▸ **Given problem**
Turn the data into a two-column CSV with the columns field and value, covering everything from the line containing "common name: Silver cloud" down to the line containing "order: Diptera" and nothing else. Give one row per line, put each entry in its own quoted field, and replace any line breaks with spaces.

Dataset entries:
- - - - -
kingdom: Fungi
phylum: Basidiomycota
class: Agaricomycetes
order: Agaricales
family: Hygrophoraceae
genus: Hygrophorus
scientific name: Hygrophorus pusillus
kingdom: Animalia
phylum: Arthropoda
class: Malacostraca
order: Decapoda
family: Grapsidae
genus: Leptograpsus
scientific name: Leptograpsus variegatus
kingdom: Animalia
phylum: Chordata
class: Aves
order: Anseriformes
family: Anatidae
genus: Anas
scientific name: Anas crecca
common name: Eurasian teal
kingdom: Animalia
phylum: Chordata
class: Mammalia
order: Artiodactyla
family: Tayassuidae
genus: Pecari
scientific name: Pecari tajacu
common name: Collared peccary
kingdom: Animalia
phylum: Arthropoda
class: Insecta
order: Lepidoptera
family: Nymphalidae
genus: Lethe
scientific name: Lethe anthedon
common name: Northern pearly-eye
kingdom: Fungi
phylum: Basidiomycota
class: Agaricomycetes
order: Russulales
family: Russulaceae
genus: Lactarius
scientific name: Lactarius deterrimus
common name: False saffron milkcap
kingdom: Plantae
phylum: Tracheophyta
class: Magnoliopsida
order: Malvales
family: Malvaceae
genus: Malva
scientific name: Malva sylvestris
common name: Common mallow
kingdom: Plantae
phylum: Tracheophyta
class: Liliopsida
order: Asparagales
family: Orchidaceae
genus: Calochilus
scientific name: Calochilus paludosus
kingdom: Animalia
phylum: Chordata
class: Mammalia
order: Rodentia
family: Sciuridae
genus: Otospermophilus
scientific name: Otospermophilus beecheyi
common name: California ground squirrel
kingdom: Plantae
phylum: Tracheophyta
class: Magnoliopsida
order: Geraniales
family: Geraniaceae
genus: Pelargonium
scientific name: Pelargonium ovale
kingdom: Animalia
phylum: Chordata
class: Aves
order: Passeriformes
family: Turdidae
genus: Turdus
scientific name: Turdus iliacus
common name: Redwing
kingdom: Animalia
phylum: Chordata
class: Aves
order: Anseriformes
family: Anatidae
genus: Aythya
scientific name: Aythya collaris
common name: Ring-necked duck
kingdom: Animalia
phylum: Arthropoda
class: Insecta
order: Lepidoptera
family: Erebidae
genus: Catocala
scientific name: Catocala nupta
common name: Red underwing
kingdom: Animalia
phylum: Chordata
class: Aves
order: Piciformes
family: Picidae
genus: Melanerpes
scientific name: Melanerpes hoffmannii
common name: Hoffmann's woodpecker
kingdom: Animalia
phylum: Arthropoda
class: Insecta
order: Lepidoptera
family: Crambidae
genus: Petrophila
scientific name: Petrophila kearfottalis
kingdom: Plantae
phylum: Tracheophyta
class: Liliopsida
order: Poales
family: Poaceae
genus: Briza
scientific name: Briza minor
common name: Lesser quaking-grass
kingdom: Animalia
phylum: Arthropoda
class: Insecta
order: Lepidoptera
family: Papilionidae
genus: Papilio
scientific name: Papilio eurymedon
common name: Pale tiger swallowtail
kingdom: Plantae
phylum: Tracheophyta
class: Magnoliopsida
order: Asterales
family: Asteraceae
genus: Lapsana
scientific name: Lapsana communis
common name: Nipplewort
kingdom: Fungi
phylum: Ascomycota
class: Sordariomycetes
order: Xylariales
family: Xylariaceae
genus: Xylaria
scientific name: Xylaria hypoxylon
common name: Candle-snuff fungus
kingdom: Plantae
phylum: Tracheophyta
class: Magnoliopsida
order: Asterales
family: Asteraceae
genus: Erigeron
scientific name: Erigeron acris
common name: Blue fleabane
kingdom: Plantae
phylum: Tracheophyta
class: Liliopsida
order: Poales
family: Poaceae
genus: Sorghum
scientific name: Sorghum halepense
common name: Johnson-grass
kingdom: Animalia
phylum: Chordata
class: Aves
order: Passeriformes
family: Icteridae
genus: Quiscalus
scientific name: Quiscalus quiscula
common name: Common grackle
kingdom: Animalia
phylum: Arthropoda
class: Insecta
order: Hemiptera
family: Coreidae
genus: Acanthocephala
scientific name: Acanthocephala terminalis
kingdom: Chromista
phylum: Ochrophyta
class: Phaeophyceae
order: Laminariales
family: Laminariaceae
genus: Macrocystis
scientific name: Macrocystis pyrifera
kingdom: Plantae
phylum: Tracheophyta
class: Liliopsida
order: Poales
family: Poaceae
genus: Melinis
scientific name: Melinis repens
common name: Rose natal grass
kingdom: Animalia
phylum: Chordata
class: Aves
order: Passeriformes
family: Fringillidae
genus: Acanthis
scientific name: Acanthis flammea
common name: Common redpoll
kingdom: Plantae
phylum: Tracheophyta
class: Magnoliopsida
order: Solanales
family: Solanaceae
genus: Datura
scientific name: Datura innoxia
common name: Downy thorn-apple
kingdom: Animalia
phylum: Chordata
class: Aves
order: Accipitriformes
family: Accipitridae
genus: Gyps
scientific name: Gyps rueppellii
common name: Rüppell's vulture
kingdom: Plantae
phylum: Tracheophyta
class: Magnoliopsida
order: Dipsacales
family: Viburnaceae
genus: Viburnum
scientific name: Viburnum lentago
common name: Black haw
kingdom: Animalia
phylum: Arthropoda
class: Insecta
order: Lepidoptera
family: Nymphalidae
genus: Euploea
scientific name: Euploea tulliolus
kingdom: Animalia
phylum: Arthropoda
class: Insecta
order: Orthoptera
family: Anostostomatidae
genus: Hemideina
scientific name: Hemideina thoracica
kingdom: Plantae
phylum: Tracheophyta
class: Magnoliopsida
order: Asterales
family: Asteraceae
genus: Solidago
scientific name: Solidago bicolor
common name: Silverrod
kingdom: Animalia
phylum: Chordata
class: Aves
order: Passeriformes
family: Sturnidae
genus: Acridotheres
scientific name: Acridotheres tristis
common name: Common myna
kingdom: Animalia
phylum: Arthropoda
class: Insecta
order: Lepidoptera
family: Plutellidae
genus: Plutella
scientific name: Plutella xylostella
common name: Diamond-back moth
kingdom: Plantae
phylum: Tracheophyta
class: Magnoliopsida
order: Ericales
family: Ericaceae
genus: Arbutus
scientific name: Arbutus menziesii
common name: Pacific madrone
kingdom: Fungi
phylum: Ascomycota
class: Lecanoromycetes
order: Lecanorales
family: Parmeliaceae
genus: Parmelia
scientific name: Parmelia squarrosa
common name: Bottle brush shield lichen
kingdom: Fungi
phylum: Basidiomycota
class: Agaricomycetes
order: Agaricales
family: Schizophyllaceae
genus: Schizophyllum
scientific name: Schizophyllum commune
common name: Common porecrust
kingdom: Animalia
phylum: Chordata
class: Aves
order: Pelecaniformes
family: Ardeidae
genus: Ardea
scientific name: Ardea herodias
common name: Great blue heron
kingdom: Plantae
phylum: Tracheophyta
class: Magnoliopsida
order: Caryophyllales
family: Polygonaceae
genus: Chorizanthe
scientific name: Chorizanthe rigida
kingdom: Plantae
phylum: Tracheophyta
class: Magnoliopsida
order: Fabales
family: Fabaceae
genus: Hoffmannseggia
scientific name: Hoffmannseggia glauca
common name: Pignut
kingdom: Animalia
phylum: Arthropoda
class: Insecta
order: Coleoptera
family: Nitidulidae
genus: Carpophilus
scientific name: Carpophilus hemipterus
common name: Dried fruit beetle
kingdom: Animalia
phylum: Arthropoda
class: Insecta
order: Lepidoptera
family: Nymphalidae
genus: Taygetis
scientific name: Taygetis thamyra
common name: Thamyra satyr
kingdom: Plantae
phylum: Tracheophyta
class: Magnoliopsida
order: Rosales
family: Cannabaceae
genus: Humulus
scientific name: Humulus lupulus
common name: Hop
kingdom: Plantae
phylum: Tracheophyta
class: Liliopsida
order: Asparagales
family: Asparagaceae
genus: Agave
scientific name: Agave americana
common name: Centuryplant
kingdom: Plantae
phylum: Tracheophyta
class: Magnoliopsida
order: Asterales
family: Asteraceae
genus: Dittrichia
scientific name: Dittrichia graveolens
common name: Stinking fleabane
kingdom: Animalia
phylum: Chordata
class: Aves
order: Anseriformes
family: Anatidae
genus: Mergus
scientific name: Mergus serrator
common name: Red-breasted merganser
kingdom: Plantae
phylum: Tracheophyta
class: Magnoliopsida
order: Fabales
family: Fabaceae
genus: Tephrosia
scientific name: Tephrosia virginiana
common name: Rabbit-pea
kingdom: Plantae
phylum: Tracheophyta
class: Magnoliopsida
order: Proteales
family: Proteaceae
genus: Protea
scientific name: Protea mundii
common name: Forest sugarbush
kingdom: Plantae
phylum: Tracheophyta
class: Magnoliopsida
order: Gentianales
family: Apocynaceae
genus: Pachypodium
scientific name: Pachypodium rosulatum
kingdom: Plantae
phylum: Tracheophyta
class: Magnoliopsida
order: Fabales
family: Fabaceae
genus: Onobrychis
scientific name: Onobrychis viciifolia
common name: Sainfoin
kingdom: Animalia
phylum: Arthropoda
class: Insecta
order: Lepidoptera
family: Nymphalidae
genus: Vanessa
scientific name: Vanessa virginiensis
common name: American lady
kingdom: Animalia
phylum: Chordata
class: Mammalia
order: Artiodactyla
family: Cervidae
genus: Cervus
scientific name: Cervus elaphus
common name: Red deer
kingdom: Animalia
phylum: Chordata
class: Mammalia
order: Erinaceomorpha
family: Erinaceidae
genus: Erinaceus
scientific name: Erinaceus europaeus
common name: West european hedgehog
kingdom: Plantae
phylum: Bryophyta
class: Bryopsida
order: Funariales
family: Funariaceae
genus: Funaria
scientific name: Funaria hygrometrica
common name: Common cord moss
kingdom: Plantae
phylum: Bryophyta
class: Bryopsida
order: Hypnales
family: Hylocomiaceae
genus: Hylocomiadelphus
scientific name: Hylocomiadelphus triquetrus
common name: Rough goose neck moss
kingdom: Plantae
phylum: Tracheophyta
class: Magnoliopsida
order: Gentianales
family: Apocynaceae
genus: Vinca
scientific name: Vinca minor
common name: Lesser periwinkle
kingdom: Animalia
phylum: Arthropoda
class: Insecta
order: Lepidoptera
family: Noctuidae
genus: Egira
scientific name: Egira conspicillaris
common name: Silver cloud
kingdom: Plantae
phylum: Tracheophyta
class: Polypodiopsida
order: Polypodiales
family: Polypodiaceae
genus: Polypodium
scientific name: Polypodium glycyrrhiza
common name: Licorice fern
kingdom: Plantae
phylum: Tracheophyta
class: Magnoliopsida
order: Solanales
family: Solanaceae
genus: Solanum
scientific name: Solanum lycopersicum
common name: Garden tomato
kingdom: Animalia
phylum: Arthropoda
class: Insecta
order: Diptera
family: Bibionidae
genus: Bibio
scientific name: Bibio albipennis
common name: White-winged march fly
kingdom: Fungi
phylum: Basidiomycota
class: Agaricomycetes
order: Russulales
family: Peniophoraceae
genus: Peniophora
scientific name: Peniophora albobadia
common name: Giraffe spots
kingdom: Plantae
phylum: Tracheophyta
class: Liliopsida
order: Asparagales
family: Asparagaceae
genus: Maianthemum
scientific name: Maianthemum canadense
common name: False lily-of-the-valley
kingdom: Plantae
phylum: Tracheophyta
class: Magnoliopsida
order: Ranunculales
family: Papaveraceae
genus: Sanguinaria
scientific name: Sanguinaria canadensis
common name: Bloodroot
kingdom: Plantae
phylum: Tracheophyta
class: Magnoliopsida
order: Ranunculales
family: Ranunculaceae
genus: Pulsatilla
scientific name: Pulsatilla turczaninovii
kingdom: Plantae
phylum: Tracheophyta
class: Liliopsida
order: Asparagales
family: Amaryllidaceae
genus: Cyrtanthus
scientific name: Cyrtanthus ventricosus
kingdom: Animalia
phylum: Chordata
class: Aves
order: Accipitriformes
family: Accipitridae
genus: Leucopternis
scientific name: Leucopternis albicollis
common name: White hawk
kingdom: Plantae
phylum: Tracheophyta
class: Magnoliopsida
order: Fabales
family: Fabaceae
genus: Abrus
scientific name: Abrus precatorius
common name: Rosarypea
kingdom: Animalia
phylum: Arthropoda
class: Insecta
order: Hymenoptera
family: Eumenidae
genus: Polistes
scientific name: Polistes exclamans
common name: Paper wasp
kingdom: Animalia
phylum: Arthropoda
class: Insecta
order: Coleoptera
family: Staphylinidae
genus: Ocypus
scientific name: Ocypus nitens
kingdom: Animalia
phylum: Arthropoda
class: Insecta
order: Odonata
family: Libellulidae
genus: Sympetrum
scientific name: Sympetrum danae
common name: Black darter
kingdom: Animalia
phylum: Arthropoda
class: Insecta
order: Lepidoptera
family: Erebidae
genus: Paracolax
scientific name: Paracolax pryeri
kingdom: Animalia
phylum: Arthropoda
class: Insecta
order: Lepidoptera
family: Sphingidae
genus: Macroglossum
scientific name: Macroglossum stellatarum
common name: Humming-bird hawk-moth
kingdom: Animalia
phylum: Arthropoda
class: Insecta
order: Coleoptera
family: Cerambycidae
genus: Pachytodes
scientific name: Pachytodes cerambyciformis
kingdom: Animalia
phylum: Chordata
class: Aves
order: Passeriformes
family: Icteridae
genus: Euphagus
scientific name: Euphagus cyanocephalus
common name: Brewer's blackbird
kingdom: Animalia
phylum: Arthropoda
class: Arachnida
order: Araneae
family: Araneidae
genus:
- - - - -
▸ **Answer**
field,value
"common name:","Silver cloud"
"kingdom:","Plantae"
"phylum:","Tracheophyta"
"class:","Polypodiopsida"
"order:","Polypodiales"
"family:","Polypodiaceae"
"genus:","Polypodium"
"scientific name:","Polypodium glycyrrhiza"
"common name:","Licorice fern"
"kingdom:","Plantae"
"phylum:","Tracheophyta"
"class:","Magnoliopsida"
"order:","Solanales"
"family:","Solanaceae"
"genus:","Solanum"
"scientific name:","Solanum lycopersicum"
"common name:","Garden tomato"
"kingdom:","Animalia"
"phylum:","Arthropoda"
"class:","Insecta"
"order:","Diptera"